Far from a kiss-and-tell shocker, Hilary and Jackie tenderly portrays Du Pre as a high-spirited sister who adored her siblings, starting letters to them with the teasing salutation "Dear Fart Face." While often melodramatic, the book explains the family's strong affection for and complex relationship with its most talented member. Says Hilary: "We all ran to keep up with her." Hilary also tactfully discusses why she believed that encouraging Jacqueline's affair with her husband would help her sister get over a difficult period in which she was briefly separated from Barenboim.
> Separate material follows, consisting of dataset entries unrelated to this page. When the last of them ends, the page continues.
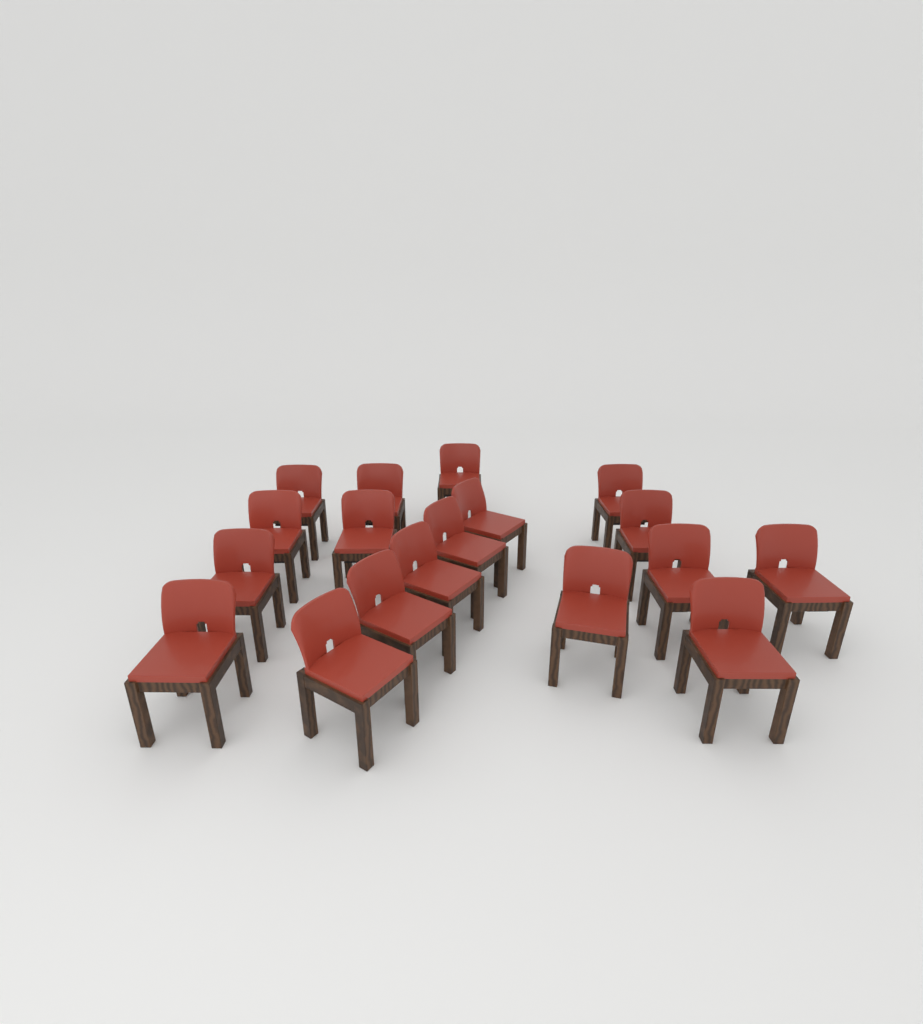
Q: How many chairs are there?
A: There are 18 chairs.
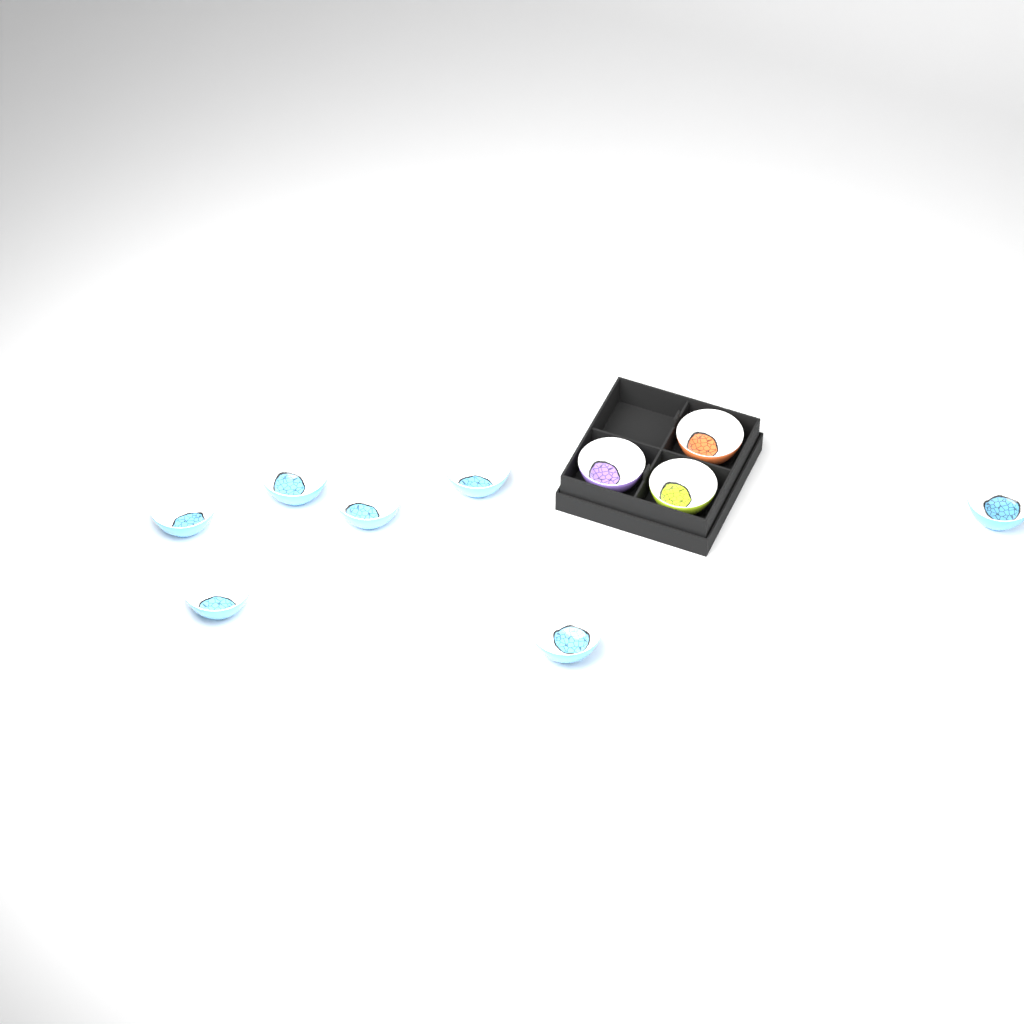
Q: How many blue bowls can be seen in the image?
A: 7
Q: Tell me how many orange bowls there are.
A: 1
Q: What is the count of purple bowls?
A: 1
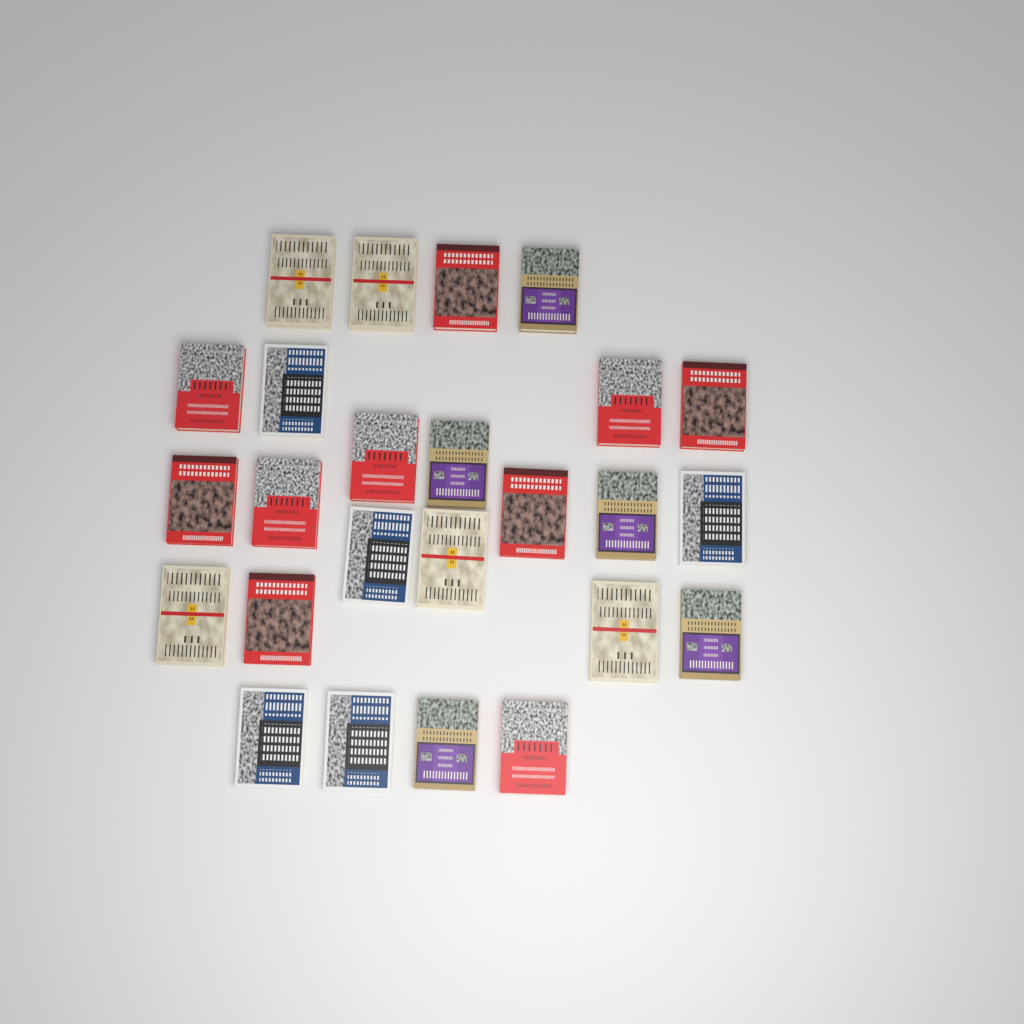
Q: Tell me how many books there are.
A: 25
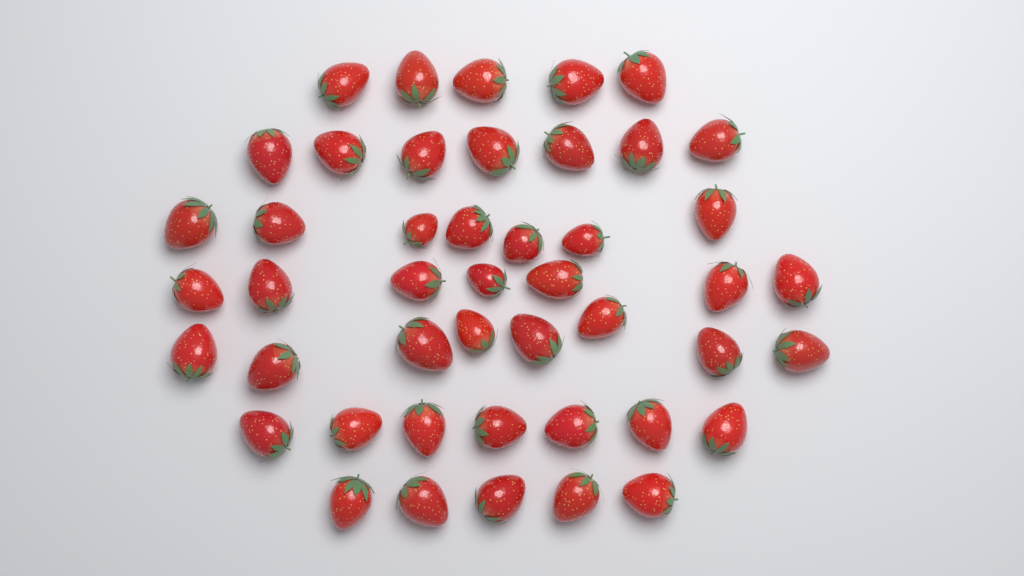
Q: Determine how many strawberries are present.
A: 46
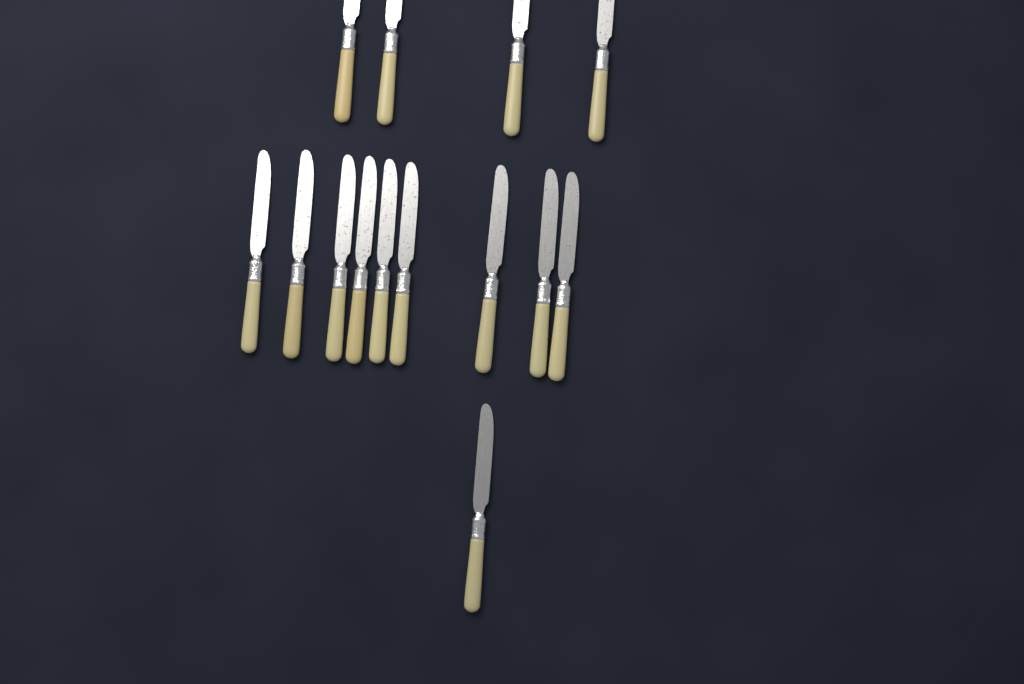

The Du Pres say they also wrote the book to exonerate their mother, who has been criticized for the way she relentlessly spurred Jacqueline's career. "It was frequently said that the MS was a result of Jackie being pushed by mother," says Hilary of the unfounded claim. Finally, to refute charges that they abandoned Jacqueline at the end of her life, the siblings painstakingly illuminate the difficulties of dealing with a relative who became increasingly belligerent as her health declined. The memoir, Hilary insists, was meant to be not a full biography but a family history. "When I wrote the book, I imagined that Jackie was standing beside me...collaborating with me," she says.

Wilson's biography, by contrast, offers a straightforward, scholarly account of the cellist's life. Barenboim not only urged Wilson, a family friend, to write the book but also shared his papers with her and even read her manuscript before it was published. Drawing on scores of interviews with people who knew Du Pre, Wilson tracks her career and scrupulously reconstructs all her performances. But the author doesn't completely shy away from salacious matters. She mentions the affair and notes that Du Pre also felt abandoned by Barenboim, who cared for her when she was ill but, during the same time, also set up house and fathered two children with another woman. This material, though, is dispensed with quickly. Du Pre, Wilson says, "would have been appalled" by the more intimate approach of her family's book.

One thing the Du Pres and Wilson agree on is that reviving Du Pre's memory will help popularize her again. And in the end, it is Du Pre's music that will be her true legacy.